RW 95.1 (DWRW)
- San Fernando; Philippines;
- Broadcast area: Central Luzon and surrounding areas
- Frequency: 95.1 MHz
- Branding: RW 95.1

Programming
- Languages: Kapampangan, Tagalog, English
- Format: Adult Contemporary, OPM, Talk
- Affiliations: RMN Networks

Ownership
- Owner: RadioWorld Broadcasting Corporation
- Sister stations: CLTV36 HD

History
- First air date: August 17, 1995
- Call sign meaning: Radio World

Technical information
- Licensing authority: NTC
- Class: A/B/C/D/E
- Power: 5,000 watts
- ERP: 10,000 watts

Links
- Webcast: Listen Live
- Website: RW 95.1 FM

= DWRW =

Radio station in Pampanga, Philippines

DWRW (95.1 FM), broadcasting as RW 95.1, is a radio station owned and operated by RadioWorld Broadcasting Corporation (RBC Media Group), a unit of the Laus Group of Companies. The station's studio is located at the 3rd Floor CGIC Building, Jose Abad Santos Avenue, San Fernando, Pampanga, while its transmitter is located along Dau Access Road, Mabalacat. It operates daily from 04:30 AM to 10:00 PM.

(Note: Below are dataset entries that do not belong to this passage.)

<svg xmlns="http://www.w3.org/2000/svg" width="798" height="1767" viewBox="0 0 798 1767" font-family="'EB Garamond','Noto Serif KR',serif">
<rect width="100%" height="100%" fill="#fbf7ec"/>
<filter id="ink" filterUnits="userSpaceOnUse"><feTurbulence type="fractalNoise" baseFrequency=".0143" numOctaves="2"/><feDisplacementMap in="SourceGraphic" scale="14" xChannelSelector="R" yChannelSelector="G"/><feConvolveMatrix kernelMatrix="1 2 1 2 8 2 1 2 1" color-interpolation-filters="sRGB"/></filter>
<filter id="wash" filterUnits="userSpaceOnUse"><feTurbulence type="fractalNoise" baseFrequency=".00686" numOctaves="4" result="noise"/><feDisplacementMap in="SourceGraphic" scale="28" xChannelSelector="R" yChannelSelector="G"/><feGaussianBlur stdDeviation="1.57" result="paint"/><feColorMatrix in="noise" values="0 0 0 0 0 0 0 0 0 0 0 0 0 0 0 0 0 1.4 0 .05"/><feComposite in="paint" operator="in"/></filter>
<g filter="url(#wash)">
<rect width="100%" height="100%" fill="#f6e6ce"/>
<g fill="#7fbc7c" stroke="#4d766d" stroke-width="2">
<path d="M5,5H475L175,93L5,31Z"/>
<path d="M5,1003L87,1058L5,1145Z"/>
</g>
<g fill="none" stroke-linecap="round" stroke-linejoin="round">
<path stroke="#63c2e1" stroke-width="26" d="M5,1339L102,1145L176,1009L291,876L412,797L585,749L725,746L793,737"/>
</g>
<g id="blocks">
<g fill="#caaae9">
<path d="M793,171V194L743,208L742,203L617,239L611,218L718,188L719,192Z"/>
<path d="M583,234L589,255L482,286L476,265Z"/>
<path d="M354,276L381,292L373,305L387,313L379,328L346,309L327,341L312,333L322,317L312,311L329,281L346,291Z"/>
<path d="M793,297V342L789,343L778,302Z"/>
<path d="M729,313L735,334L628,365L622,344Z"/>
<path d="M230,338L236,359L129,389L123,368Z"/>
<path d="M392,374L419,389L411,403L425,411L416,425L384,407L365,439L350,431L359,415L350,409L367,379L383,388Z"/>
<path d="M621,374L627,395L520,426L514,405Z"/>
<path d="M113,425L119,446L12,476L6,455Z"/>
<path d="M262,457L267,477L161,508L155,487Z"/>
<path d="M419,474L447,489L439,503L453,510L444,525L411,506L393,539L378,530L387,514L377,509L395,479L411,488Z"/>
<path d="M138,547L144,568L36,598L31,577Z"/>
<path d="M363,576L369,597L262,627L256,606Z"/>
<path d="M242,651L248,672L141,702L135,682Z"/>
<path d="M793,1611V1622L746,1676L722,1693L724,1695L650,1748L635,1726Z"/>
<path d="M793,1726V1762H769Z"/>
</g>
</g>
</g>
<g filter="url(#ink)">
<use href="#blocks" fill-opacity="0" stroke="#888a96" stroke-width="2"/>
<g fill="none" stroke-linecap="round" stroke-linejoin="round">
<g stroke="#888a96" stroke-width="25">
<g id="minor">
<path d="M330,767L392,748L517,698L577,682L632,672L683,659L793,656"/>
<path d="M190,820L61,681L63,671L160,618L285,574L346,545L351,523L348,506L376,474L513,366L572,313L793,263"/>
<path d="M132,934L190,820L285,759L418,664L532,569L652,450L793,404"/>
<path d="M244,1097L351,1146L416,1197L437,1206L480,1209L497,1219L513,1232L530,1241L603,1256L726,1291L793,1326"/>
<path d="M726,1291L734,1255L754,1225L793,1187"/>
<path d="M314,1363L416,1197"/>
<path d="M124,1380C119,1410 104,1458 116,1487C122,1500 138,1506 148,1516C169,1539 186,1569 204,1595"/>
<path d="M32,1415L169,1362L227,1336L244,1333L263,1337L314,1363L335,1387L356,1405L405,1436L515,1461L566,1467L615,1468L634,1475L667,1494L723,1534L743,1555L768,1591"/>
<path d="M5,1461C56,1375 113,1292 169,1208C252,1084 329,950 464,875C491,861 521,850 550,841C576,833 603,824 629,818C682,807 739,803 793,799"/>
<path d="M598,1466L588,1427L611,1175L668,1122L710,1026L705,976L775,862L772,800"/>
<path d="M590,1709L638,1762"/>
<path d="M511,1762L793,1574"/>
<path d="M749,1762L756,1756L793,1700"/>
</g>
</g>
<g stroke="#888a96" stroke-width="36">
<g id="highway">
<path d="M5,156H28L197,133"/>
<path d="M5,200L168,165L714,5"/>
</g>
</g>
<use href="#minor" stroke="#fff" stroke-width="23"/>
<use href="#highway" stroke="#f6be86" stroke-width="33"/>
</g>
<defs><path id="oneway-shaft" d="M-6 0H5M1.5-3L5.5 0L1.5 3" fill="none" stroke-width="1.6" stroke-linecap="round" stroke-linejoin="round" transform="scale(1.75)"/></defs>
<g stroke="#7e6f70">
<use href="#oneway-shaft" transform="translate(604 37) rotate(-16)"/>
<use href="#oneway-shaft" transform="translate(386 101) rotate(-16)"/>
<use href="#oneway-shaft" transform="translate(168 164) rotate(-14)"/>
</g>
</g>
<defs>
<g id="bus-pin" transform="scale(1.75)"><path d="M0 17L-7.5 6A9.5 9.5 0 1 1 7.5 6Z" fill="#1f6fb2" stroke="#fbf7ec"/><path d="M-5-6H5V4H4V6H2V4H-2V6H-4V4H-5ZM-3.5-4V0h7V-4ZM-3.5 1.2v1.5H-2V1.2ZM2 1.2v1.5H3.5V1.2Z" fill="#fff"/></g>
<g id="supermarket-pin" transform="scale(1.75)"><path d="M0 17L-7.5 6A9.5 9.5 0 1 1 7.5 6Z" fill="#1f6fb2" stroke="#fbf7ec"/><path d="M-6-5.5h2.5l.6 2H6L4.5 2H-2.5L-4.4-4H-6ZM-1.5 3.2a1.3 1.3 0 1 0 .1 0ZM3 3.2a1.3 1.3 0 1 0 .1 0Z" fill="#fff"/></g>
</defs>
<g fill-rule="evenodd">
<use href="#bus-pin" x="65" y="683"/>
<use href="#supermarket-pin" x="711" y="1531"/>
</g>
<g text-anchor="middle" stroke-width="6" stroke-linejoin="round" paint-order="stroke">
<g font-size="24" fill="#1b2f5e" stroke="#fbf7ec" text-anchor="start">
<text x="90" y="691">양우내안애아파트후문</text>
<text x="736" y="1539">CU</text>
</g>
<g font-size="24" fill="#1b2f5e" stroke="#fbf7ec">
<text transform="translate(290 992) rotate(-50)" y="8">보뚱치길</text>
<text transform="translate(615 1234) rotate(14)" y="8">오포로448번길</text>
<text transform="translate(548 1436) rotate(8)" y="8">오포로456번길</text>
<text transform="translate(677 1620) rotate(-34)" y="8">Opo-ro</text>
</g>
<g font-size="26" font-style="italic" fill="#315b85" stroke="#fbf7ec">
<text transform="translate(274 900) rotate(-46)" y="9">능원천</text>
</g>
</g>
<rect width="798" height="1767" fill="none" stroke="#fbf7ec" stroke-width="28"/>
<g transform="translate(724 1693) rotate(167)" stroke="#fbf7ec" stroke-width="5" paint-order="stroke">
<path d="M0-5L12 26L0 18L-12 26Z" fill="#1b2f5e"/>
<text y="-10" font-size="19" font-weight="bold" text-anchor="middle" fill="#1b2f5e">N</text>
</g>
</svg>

It was launched on August 17, 1995, as a center of communication and relief operation hub for the victims of the Mt. Pinatubo lahars.

RW 95.1 FM earned the 16th, 20th, 24th and 27th KBP Golden Dove Awards (2007, 2011, 2016 and 2019) as Best Provincial FM Radio Station in the Philippines.